Dieser einigte sich nun auf ein Kompromissmodell, das noch von Bundestag und -rat abgesegnet werden muss. Das Verfassungsgericht hatte nach der verstrichenen Frist gedroht, den Fall kommende Woche erneut an sich zu ziehen. Damit drohte, dass die Richter die Privilegien endgültig kippen.

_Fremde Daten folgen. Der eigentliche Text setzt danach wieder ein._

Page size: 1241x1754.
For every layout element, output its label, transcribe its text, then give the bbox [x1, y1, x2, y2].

Der Vorsitzende des Vermittlungsausschusses, Hamburgs Erster Bürgermeister Olaf Scholz (SPD), sagte, es sei gut, dass eine Lösung gefunden worden sei: „Denn letztendlich wäre es ein schlechtes Zeichen, wenn das Bundesverfassungsgericht das Erbschaftssteuerrecht neu regelt, weil der Gesetzgeber nicht in der Lage ist, sich zu verständigen.“ Teilnehmern zufolge wurde der Konsens in einer Vierergruppe mit Bayerns Ministerpräsident Horst Seehofer (CSU), Scholz, NRW-Finanzminister Norbert Walter-Borjans (SPD) und dem Staatssekretär im Bundesfinanzministerium, Michael Meister (CDU), erreicht. Die Vertreter der Grünen-Bundestagsfraktion stimmten im Ausschuss allerdings dagegen.

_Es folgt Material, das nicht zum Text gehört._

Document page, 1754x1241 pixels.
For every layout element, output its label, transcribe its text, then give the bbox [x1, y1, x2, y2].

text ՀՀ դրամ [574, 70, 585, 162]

Der Kompromiss liegt im Detail

Wichtigster Knackpunkt war die Unternehmensbewertung, die wegen der derzeit extrem niedrigen Zinsen zu stark erhöhten Ergebnissen führt. Künftig gilt, dass das Betriebsergebnis des Unternehmens maximal mit dem Faktor 13,75 multipliziert wird. Im ursprünglichen Gesetz war noch ein Faktor von maximal 12,5 vorgesehen. Zudem soll in Fällen, in denen ein Erbe finanziell überfordert ist, die fällige Steuer nicht mehr für zehn Jahre zinslos gestundet werden können, sondern nur für sieben Jahre, wobei außerdem ab dem zweiten Jahr Zinsen fällig werden. Bei großen Betriebserbschaften ab 26 Millionen Euro wird es ein Wahlrecht geben: Entweder der Erbe begleicht die Steuerschuld auch aus seinem Privatvermögen oder der Steuererlass wird abgeschmolzen, bis er bei 90 Millionen Euro ganz entfällt.

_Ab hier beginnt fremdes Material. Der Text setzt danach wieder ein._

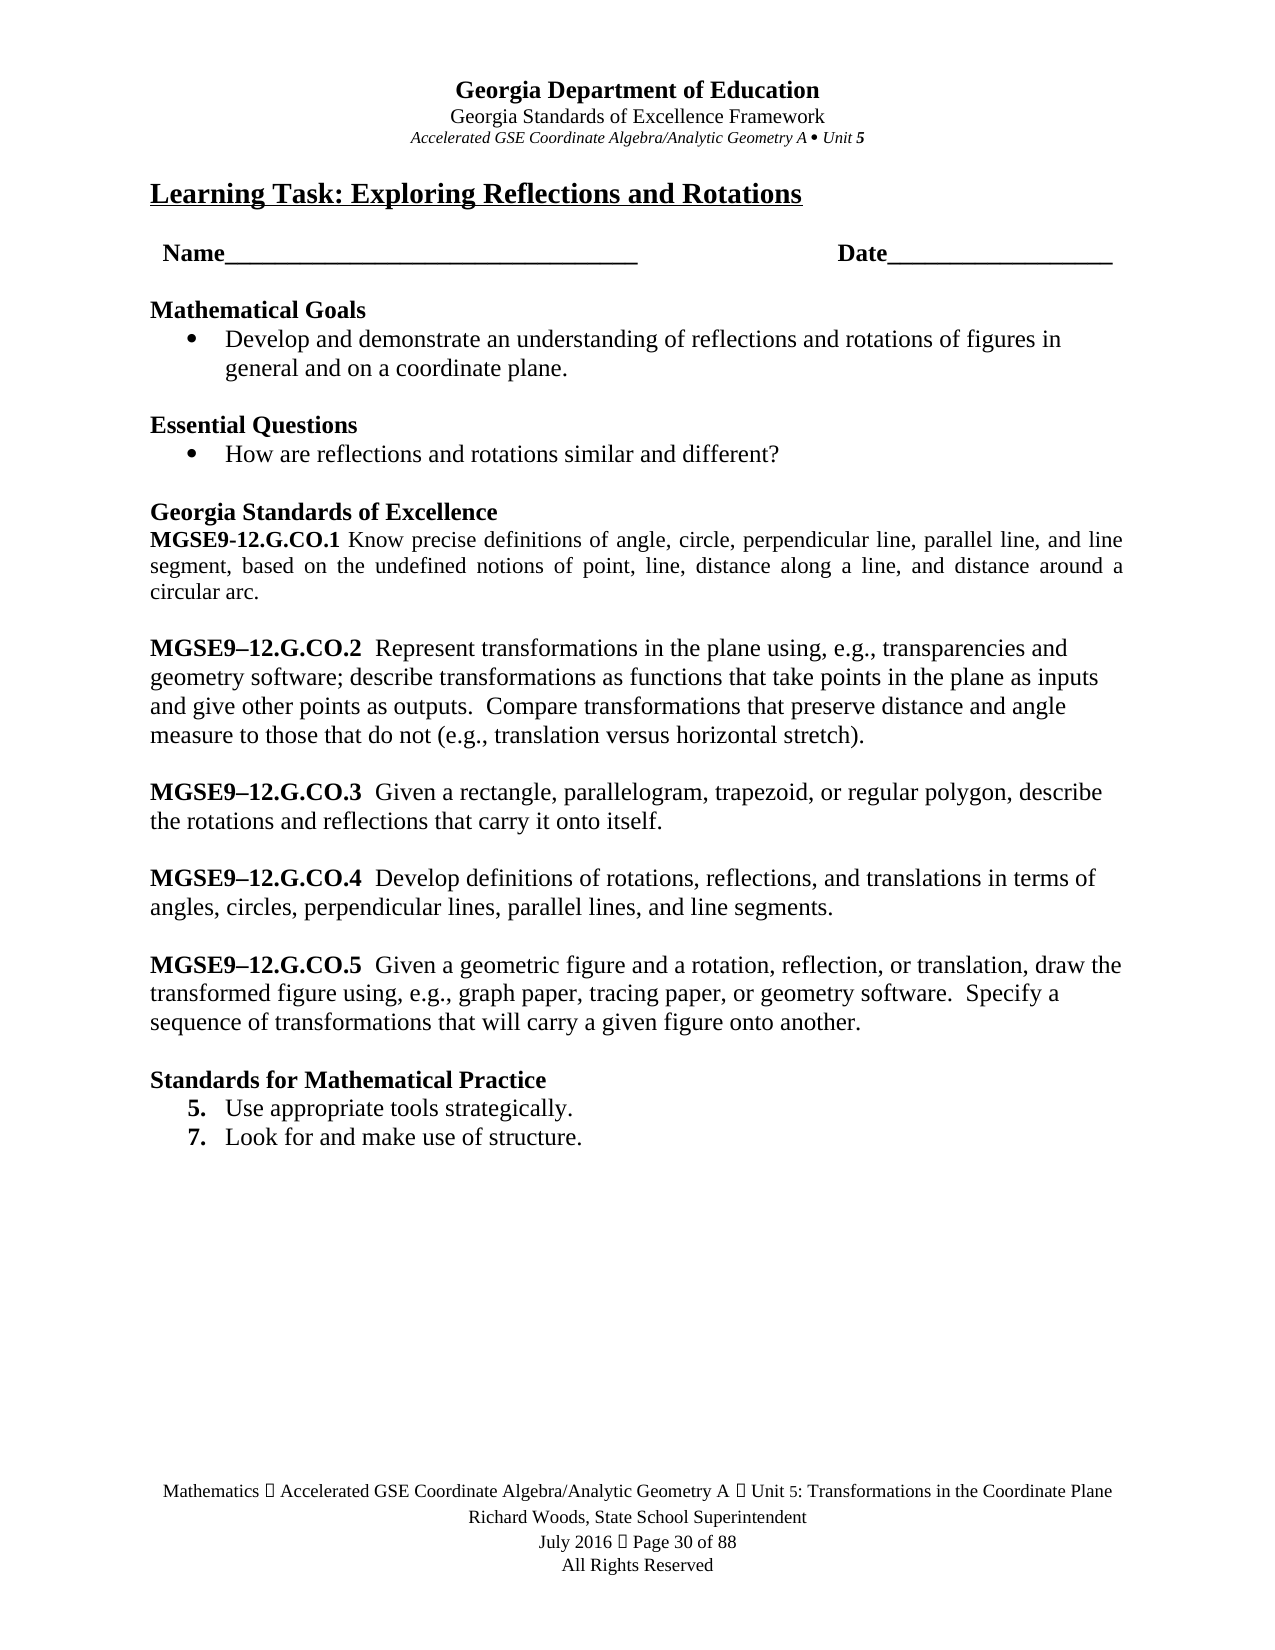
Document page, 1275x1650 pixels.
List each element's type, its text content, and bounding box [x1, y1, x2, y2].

text 5. Use appropriate tools strategically. [187, 1093, 1125, 1122]
text Essential Questions [150, 411, 1125, 439]
text Name_________________________________ Date__________________ [150, 238, 1125, 267]
list How are reflections and rotations similar and different? [187, 439, 1125, 468]
text Learning Task: Exploring Reflections and Rotations [150, 176, 1125, 209]
text Mathematical Goals [150, 296, 1125, 324]
list Develop and demonstrate an understanding of reflections and rotations of figures in general and on a coordinate plane. [187, 324, 1125, 382]
text MGSE9–12.G.CO.3 Given a rectangle, parallelogram, trapezoid, or regular polygon, describe the rotations and reflections that carry it onto itself. [150, 777, 1125, 835]
text MGSE9-12.G.CO.1 Know precise definitions of angle, circle, perpendicular line, parallel line, and line segment, based on the undefined notions of point, line, distance along a line, and distance around a circular arc. [150, 526, 1125, 605]
text MGSE9–12.G.CO.4 Develop definitions of rotations, reflections, and translations in terms of angles, circles, perpendicular lines, parallel lines, and line segments. [150, 863, 1125, 921]
text MGSE9–12.G.CO.2 Represent transformations in the plane using, e.g., transparencies and geometry software; describe transformations as functions that take points in the plane as inputs and give other points as outputs. Compare transformations that preserve distance and angle measure to those that do not (e.g., translation versus horizontal stretch). [150, 633, 1125, 748]
text Standards for Mathematical Practice [150, 1065, 1125, 1093]
text 7. Look for and make use of structure. [187, 1122, 1125, 1151]
text MGSE9–12.G.CO.5 Given a geometric figure and a rotation, reflection, or translation, draw the transformed figure using, e.g., graph paper, tracing paper, or geometry software. Specify a sequence of transformations that will carry a given figure onto another. [150, 950, 1125, 1036]
text Georgia Standards of Excellence [150, 497, 1125, 526]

Auch in zahlreichen anderen Detailfragen schafften die je 16 Vertreter von Bundestag und -rat im Vermittlungsausschuss eine Einigung. So soll es nicht möglich sein, private Vermögenswerte wie eine Kunstsammlung in das – begünstigte – Betriebsvermögen zu verschieben. Fraglich ist noch, wann der Kompromiss im Bundestag- und rat zur Abstimmung gestellt wird. Scholz sagte, das Signal an Karlsruhe sei dennoch, dass eine Einigung stehe.

Walter-Borjans erklärte, es sei gelungen, den ursprünglichen Gesetzentwurf grundlegend zu überarbeiten. Hessens Ministerpräsident Volker Bouffier (CDU) sagte, mit dem Kompromiss würden die Vorgaben des Verfassungsgerichtes eingehalten. Zugleich werde aber dafür gesorgt, dass die deutschen Familienunternehmen nicht überlastet würden.